## PROBLEM DESCRIPTION
All lines with the word "индрий" are to be found and copied from the listing.

►

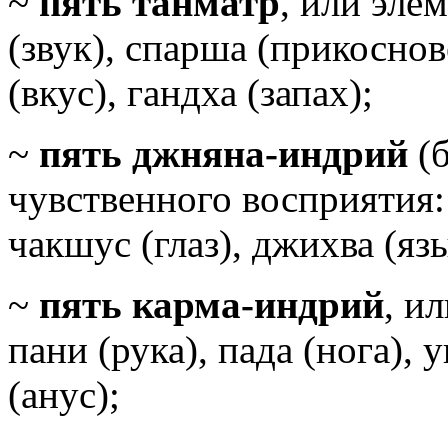
~
пять танматр
, или эле
(звук), спарша (прикоснов
(вкус), гандха (запах);
~
пять джняна-индрий
(б
чувственного восприятия: 
чакшус (глаз), джихва (язы
~
пять карма-индрий
, и
пани (рука), пада (нога), 
(анус);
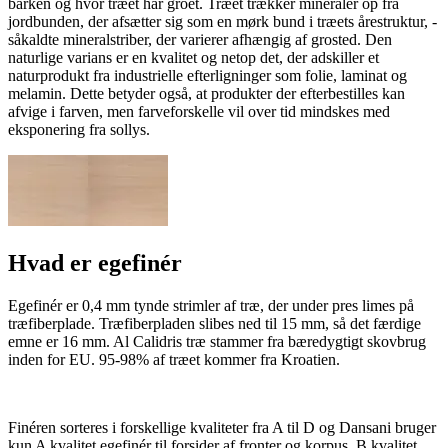
barken og hvor træet har groet. Træet trækker mineraler op fra
jordbunden, der afsætter sig som en mørk bund i træets årestruktur, -
såkaldte mineralstriber, der varierer afhængig af grosted. Den
naturlige varians er en kvalitet og netop det, der adskiller et
naturprodukt fra industrielle efterligninger som folie, laminat og
melamin. Dette betyder også, at produkter der efterbestilles kan
afvige i farven, men farveforskelle vil over tid mindskes med
eksponering fra sollys.
Hvad er egefinér
Egefinér er 0,4 mm tynde strimler af træ, der under pres limes på
træfiberplade. Træfiberpladen slibes ned til 15 mm, så det færdige
emne er 16 mm. Al Calidris træ stammer fra bæredygtigt skovbrug
inden for EU. 95-98% af træet kommer fra Kroatien.
Finéren sorteres i forskellige kvaliteter fra A til D og Dansani bruger
kun A kvalitet egefinér til forsider af fronter og korpus. B kvalitet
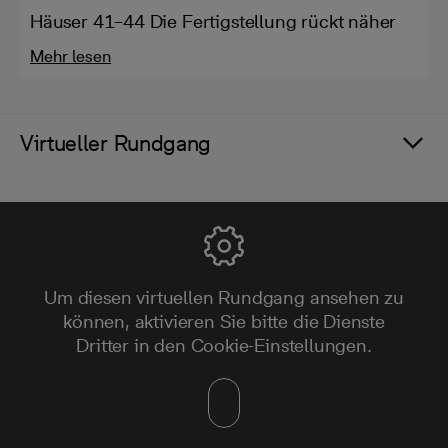
Häuser 41–44 Die Fertigstellung rückt näher
Mehr lesen
Virtueller Rundgang
Um diesen virtuellen Rundgang ansehen zu
können, aktivieren Sie bitte die Dienste
Dritter in den Cookie-Einstellungen.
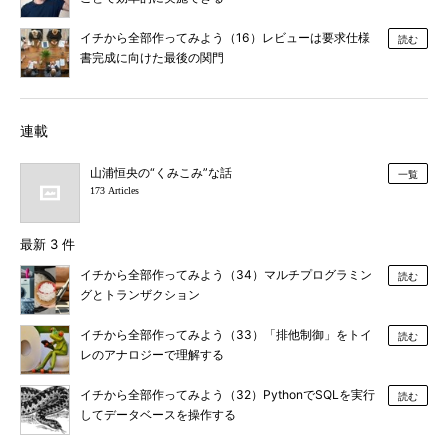
イチから全部作ってみよう（16）レビューは要求仕様
読む
書完成に向けた最後の関門
連載
山浦恒央の“くみこみ”な話
一覧
173 Articles
最新 3 件
イチから全部作ってみよう（34）マルチプログラミン
読む
グとトランザクション
イチから全部作ってみよう（33）「排他制御」をトイ
読む
レのアナロジーで理解する
イチから全部作ってみよう（32）PythonでSQLを実行
読む
してデータベースを操作する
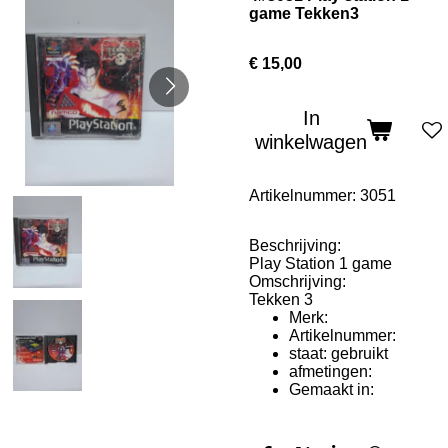
game Tekken3
€ 15,00
In
winkelwagen
Artikelnummer:
3051
Beschrijving:
Play Station 1 game
Omschrijving:
Tekken 3
Merk:
Artikelnummer:
staat: gebruikt
afmetingen:
Gemaakt in:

◄

## WRITTEN RESPONSE
пять джняна-индрий
пять карма-индрий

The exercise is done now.